AudioRenderer is the accessibility alternative to ImageRenderer. It encodes the challenge's solution as a sequence of sine-wave tones — one per character — and returns a WAV byte-stream. No extra dependencies.

from captchakit import (
    AudioRenderer,
    CaptchaManager,
    MemoryStorage,
    TextChallengeFactory,
)

manager = CaptchaManager(
    factory=TextChallengeFactory(length=5, charset="0123456789"),
    renderer=AudioRenderer(),
    storage=MemoryStorage(),
)
cid, wav_bytes = await manager.issue()

Each character is mapped to a frequency (digits climb a pentatonic scale; lowercase letters span 300–1200 Hz).

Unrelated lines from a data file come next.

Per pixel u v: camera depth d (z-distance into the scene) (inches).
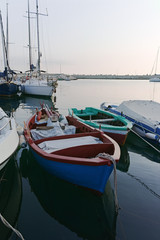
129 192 215.5
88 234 155.6
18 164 280.8
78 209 189.6
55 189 224.7
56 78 1224.8
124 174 259.0
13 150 224.1
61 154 212.2
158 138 357.4
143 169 274.5
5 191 213.8
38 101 965.2
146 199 203.0
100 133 267.1
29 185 229.8
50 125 310.5
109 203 195.0
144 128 394.3
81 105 904.3
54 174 215.3
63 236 152.3
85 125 313.7
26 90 1052.5
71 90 1903.3
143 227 163.8
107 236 153.9
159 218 174.7
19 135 297.3
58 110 757.9
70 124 382.3
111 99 1169.4
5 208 184.7
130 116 447.2
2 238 148.4
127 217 175.5
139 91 1860.2
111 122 433.4
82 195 209.2
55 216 176.4
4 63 931.3
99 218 176.4
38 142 242.4
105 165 171.3
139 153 335.9
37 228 159.9
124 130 328.8
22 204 191.8
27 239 148.0
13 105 842.8
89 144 223.3
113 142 231.5
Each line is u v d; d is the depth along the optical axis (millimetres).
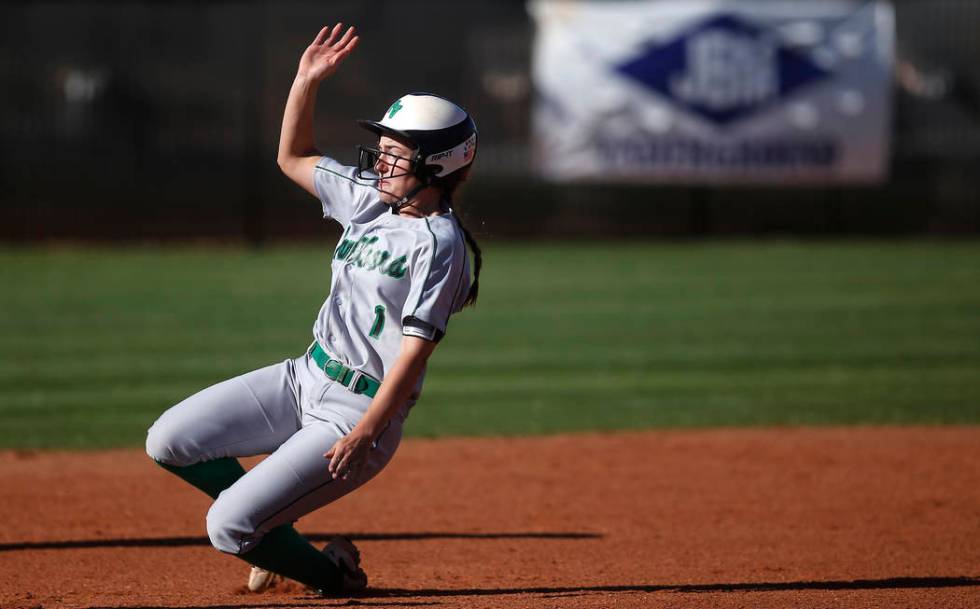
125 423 31359
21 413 32469
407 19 109438
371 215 15148
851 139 81125
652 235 86938
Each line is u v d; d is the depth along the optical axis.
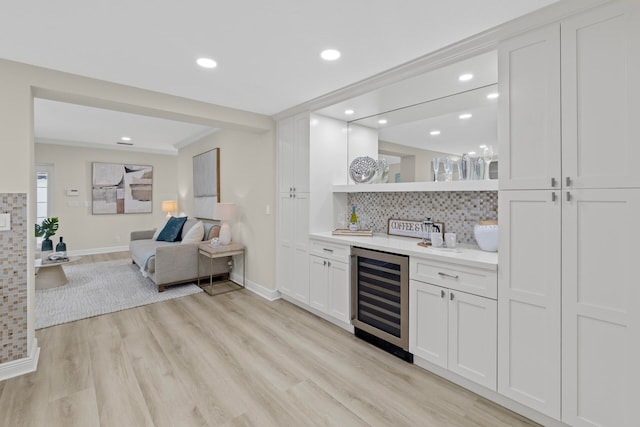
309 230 3.14
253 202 3.94
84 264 5.36
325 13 1.60
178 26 1.72
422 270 2.14
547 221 1.57
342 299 2.78
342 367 2.20
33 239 2.30
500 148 1.74
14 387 1.93
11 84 2.10
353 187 2.96
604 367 1.42
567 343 1.52
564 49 1.51
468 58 1.90
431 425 1.65
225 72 2.34
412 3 1.51
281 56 2.08
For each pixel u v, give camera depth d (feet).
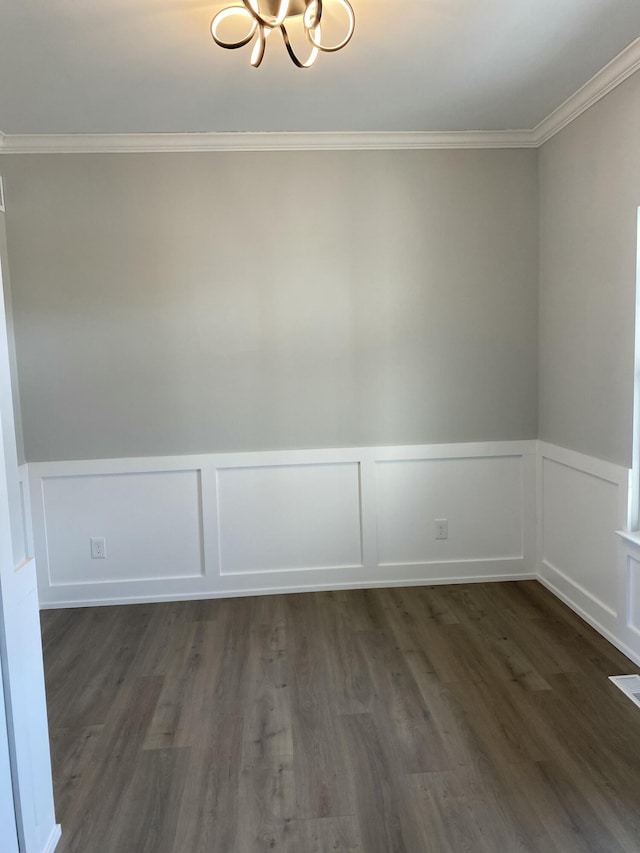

The result is not intelligible speech — it is a distinctive, bot-unfriendly audio fingerprint that a human with audio can transcribe after one or two listens.

Pairing with image renderer

Best practice for accessibility: expose both renderers and let the user pick. Hold on to the challenge id across the two endpoints:

# single manager, dispatch rendering in the adapter layer
spec = await manager.factory.create()
...
# OR use two managers sharing a Storage

For a quick approach, issue with the image renderer and render a second WAV on demand using the stored Challenge.solution.

Custom tone mapping

from captchakit import AudioRenderer

renderer = AudioRenderer(
    tone_map={"0": 300.0, "1": 400.0, "2": 500.0},
    fallback_freq=220.0,
    tone_ms=500,
    gap_ms=150,
)

Beyond tones: real TTS

If you need a human voice saying the characters, write a small adapter around gTTS, pyttsx3 or a cloud TTS API — anything that implements the Renderer protocol (async def render(challenge) -> bytes + content_type) works. captchakit intentionally keeps TTS out of the core to avoid heavy runtime dependencies.